▸ **SOURCE TEXT**:
---------------

BRIEF SUMMARY OF SOME OF THE PREFERRED EMBODIMENTS
These and other needs in the art may be addressed in embodiments by a device and method for processing measurements recorded by an inspection device.
A method for inspecting cement downhole may comprise inserting an inspection device inside a tube. The inspection device may comprise a centralizing module as well as a tapper attached to the centralizing module. The inspection device may further comprise a receiver, a micro controller unit, and a telemetry module. The method may further comprise actuating the tapper, wherein the tapper produces a nonlinear wave, recording reflections of acoustic waves off a tubing or a casing, and creating a graph with an information handling system for analysis.
A method for inspecting cement downhole may comprise inserting an inspection device inside a tube. The inspection device may comprise a centralizing module as well as a tapper attached to the centralizing module. The inspection device may further comprise a receiver, a micro controller unit, and a telemetry module. The method may further comprise actuating the tapper, wherein the tapper produces a nonlinear wave, and recording reflections of acoustic waves off a tubing or a casing.
An inspection device may comprise a centralizing module and a tapper attached to the centralizing module. The inspection device may further comprise a receiver, an information handling system, and a memory module.
The foregoing has outlined rather broadly the features and technical advantages of the present invention in order that the detailed description of the invention that follows may be better understood. Additional features and advantages of the invention will be described hereinafter that form the subject of the claims of the invention. It should be appreciated by those skilled in the art that the conception and the specific embodiments disclosed may be readily utilized as a basis for modifying or designing other embodiments for carrying out the same purposes of the present invention. It should also be realized by those skilled in the art that such equivalent embodiments do not depart from the spirit and scope of the invention as set forth in the appended claims.
BRIEF DESCRIPTION OF THE DRAWINGS
For a detailed description of the preferred embodiments of the invention, reference will now be made to the accompanying drawings in which:
FIG. 1 illustrates an embodiment of an inspection system disposed downhole.
FIG. 1A illustrates an embodiment of a centralizing module with a tapper.

---------------

▸ **DATA TO EXAMINE**:
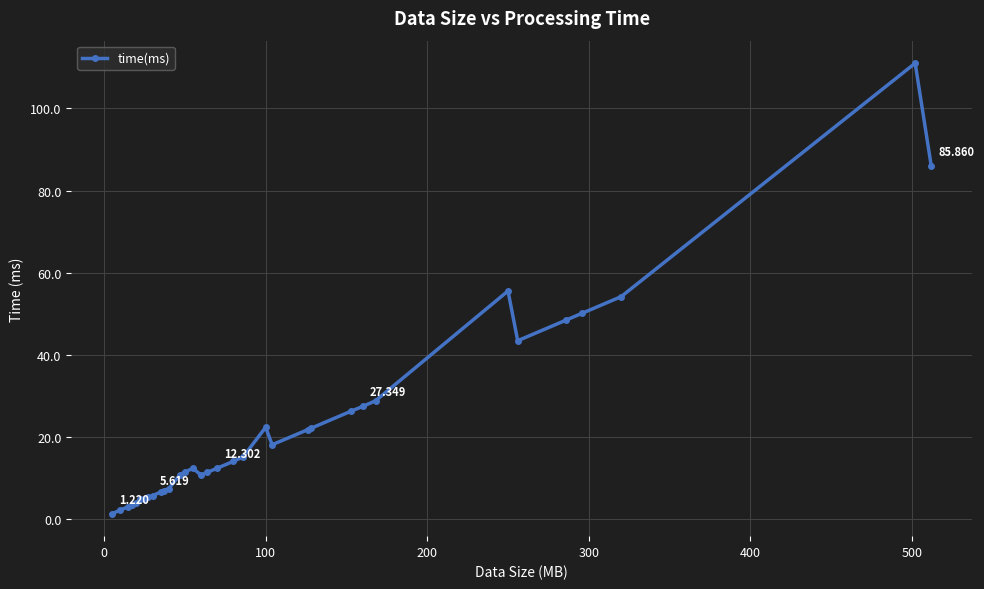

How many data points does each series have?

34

---------------

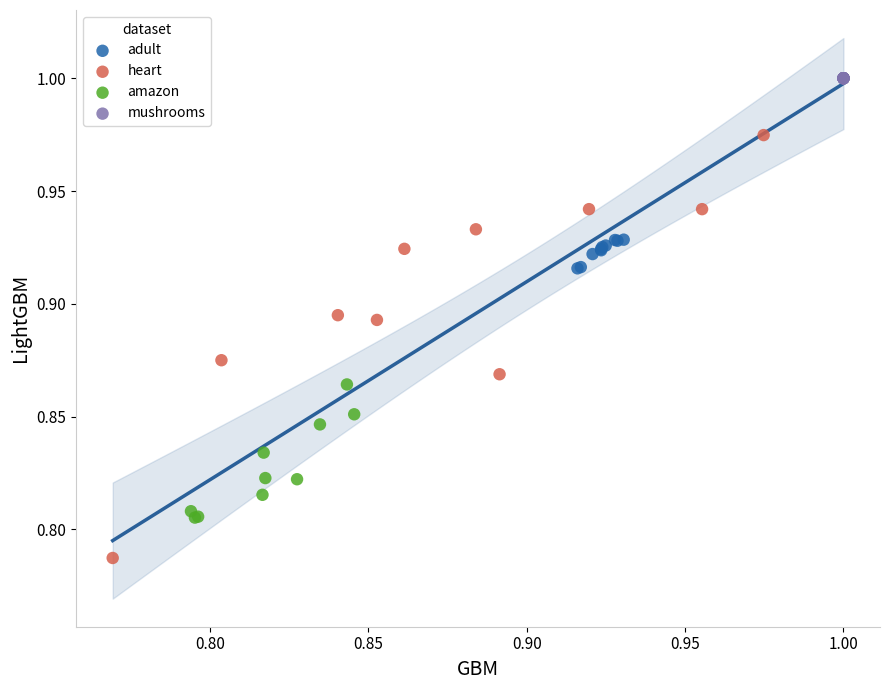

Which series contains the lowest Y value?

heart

---------------

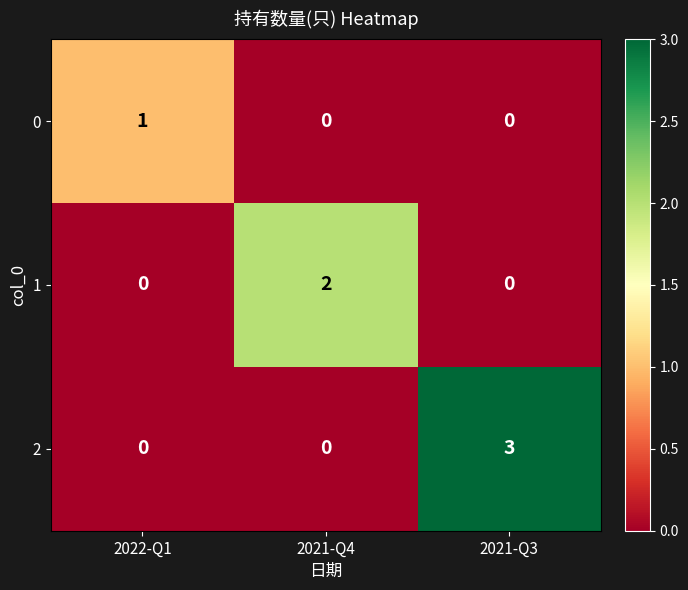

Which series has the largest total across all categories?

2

---------------

▸ **YOUR TASKS**:
**A.** In the text on inspecting cement downhole, what is the tapper attached to?
**B.** Rewrite the part of the cement inspection text that opens with the words containing "BRIEF DESCRIPTION OF" and closes with "with a tapper.", putting "shows" in place of "illustrates".
**C.** Resume the text on the downhole cement inspection device from its final sentence and keep going.
The rows have no role in any of this.

▸ **OUTPUTS FOR THE TASKS**:
**A.** The tapper is attached to the centralizing module.

**B.**
BRIEF DESCRIPTION OF THE DRAWINGS
For a detailed description of the preferred embodiments of the invention, reference will now be made to the accompanying drawings in which:
FIG. 1 shows an embodiment of an inspection system disposed downhole.
FIG. 1A shows an embodiment of a centralizing module with a tapper.

**C.**
FIG. 1B is an exploded view of an embodiment of a centralizing module with a tapper.
FIG. 1C illustrates an embodiment of a tapper.
FIG. 1D illustrates an alternative embodiment of a centralizing module arm with a tapper.
FIG. 1E illustrates an alternative embodiment of a centralizing module with a tapper.
FIG. 2 illustrates a graph of a phenomenological model of hysteresis in cement.
FIG. 3 illustrates a graph of sonic waves using a symmetric impulse configuration.
FIG. 4 illustrates a graph of sonic waves using an asymmetric impulse configuration.
FIG. 5 illustrates a graph of sonic waves using a different sonic aperture.
FIG. 6 illustrates a graph of sonic waves using a different sonic aperture.
DETAILED DESCRIPTION OF THE PREFERRED EMBODIMENTS
The present disclosure relates to embodiments of a device and method for inspecting and detecting properties of cement attached to casing. More particularly, embodiments of a device and method are disclosed for inspecting any number of cement walls surrounding an innermost tubing. In embodiments, an inspection device may generate acoustic waves in surrounding casing and cement, which may reflect the acoustic waves for recording. The recorded acoustic waves may be analyzed for aberrations and/or properties of the cement. Acoustic waves may be produced by a tapper, which may be switched on and off to produce acoustic waves in a casing and/or surrounding cement walls. The acoustic wave diffusion and/or reflection in the casing and/or surrounding cement may be recorded, specifically nonlinear acoustic waves, which may be processed to determine the location of aberrations within the cement, which may comprise inadequate tubing and cement adhesion, inadequate cement and formation adhesion, cracks in the cement, and/or the like.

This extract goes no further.